TO LIVE THE GIFT OF MERCY
Catherine McAuley Symposium 2015
The Catherine McAuley Symposium is a biennial event in Australia which has taken place since 2008. The Symposium is jointly sponsored by the Leaders of the Congregations of Sisters of Mercy Brisbane, North Sydney and Parramatta and the Leader of the Institute of Sisters of Mercy of Australia and Papua New Guinea. It is held in different Australian cities to enable maximum participation by Sisters and Partners-in-Mercy. This year the Symposium was held in Cairns, Newcastle and Melbourne. Sisters of Mercy and their Colleagues, Associates and Friends were warmly invited to attend the 2015 Symposium at any one of the three venues.
At each Symposium gathering, the main speaker was Irish Sister of Mercy Brenda Dolphin, who, since 2006, has been the Postulator for the Cause of Catherine McAuley. Brenda teaches at the Gregorian University in Rome in the areas of psychology, human development and psycho-spiritual integration. It was through these lenses that she invited us to explore anew the life, gift, challenge and legacy of Catherine McAuley to each one of us.
L-r: Berneice Loch rsm, Institute Leader (ISMAPNG) with Brenda Dolphin rsm (The Congregation), Postulator for the Cause of Catherine McAuley, at the Melbourne Symposium on 8 August. Photo: Anne Walsh
Each Symposium was structured to have the keynote address by Sr Brenda first then respondent presentations from two local ministries with some time for questions/reflections from the audience.
In Cairns, Far North Queensland, the first of the three Symposium settings, Maryanne Kolkia rsm addressed the gathering on the empowerment work of women and men in Papua New Guinea through Mercy Works Ltd. Alice Muir & Gabrielle Cassard, senior students from All Hallows School, then spoke of the influence of Catherine McAuley on their lives and action for justice through the school community.
In Newcastle, northern New South Wales, respondent presenters were Louise Campbell, Indigenous Elder and Consultant in Indigenous Spirituality at the Newcastle Catholic Education Office and Felicity Reynolds, CEO of the Mercy Foundation, a ministry of North Sydney Congregation that makes grants, advocates and works in partnership with other organisations to help bring about an end to homelessness.
In Melbourne, Victoria, Jocelyn Bignold and Angela Reed rsm were the respondent presenters. Jocelyn Bignold is CEO of McAuley Community Services for Women which provides support, advocacy and accommodation for women and their children who are experiencing homelessness, primarily as a result of family violence or mental illness. Sr Angela has recently completed her doctorate and undertook the field work component of her research on domestic sex trafficking in the Filipino province of CEBU. Angela is a member of ACRATH, the organisation through which Mercy Sisters work in addressing the issue of human trafficking.

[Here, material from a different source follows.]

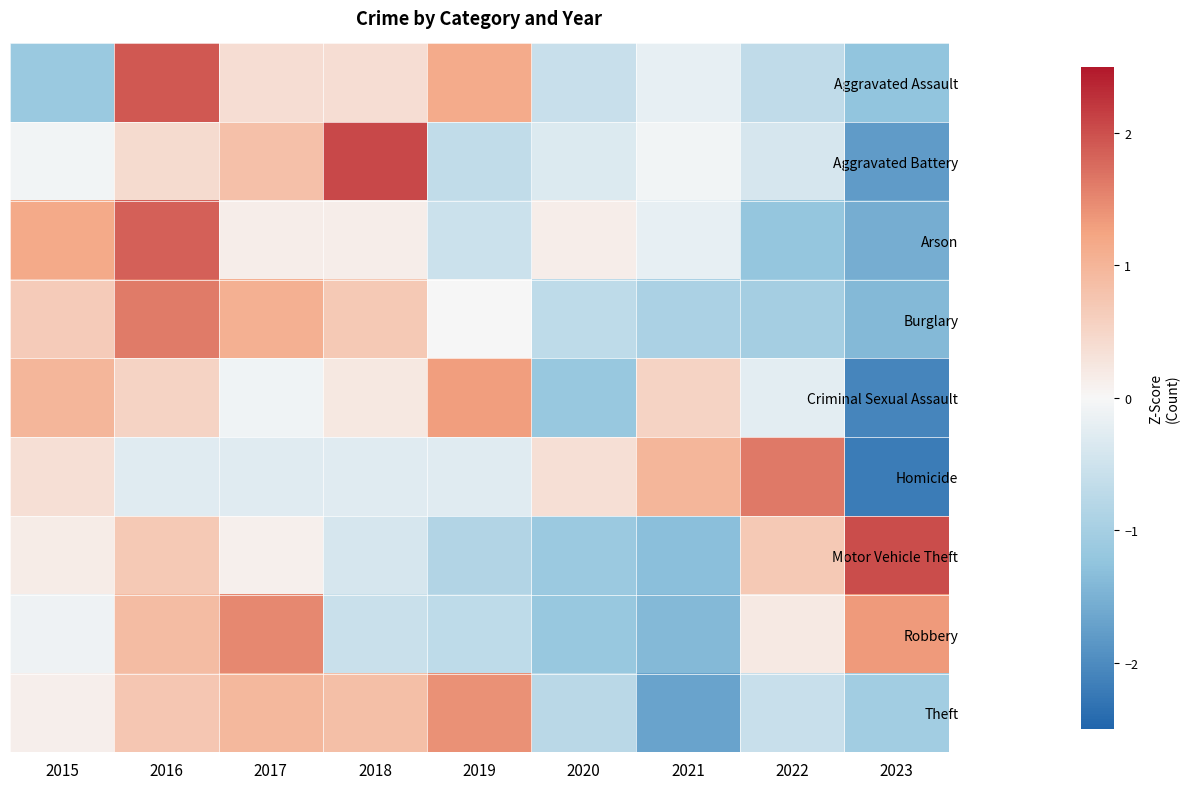

Count the number of data series in this chart.

9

Monique McGrath, Shelley Ryan, Bambi Afford and Bethany Edwards (seen below) from St Francis Xavier Primary School Ballarat East contributed the following response after their participation in the Melbourne event.

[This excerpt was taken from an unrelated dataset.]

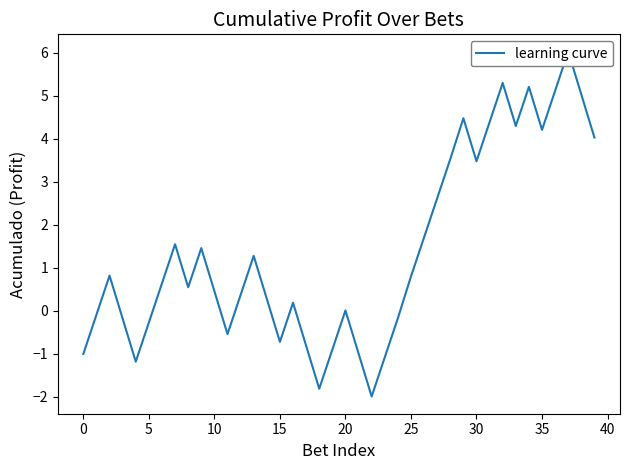

How many values are below 0?

14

We felt extremely privileged to be in the company of the Sisters of Mercy at the final Symposium for 2015. We were welcomed with lively conversation and a strong sense of unity. We took away the image of Catherine’s Christ as the abandoned and crucified Christ…“My poor abandoned Jesus.” Our new learning was that we must be open to seeing the cross or the abandoned within our own communities.
Catherine’s constant and eternal faith in our merciful God and her unyielding faith, validates her candidacy for Sainthood. “A woman of God and a woman of vision.” She was the epitome of ‘Mercy as love in action’ or more appropriately a reaction to the needs and suffering of others. It is her legacy that urges us forward in our work and faith today.
We are constantly moved and reformed by the way Catherine’s life and mission, are present in our own lives today. We have been inspired to push ourselves to give our all, with trust in our God.
“We are prophets of a future that is not our own.” This underpins what we do as educators, and as active participants in our world.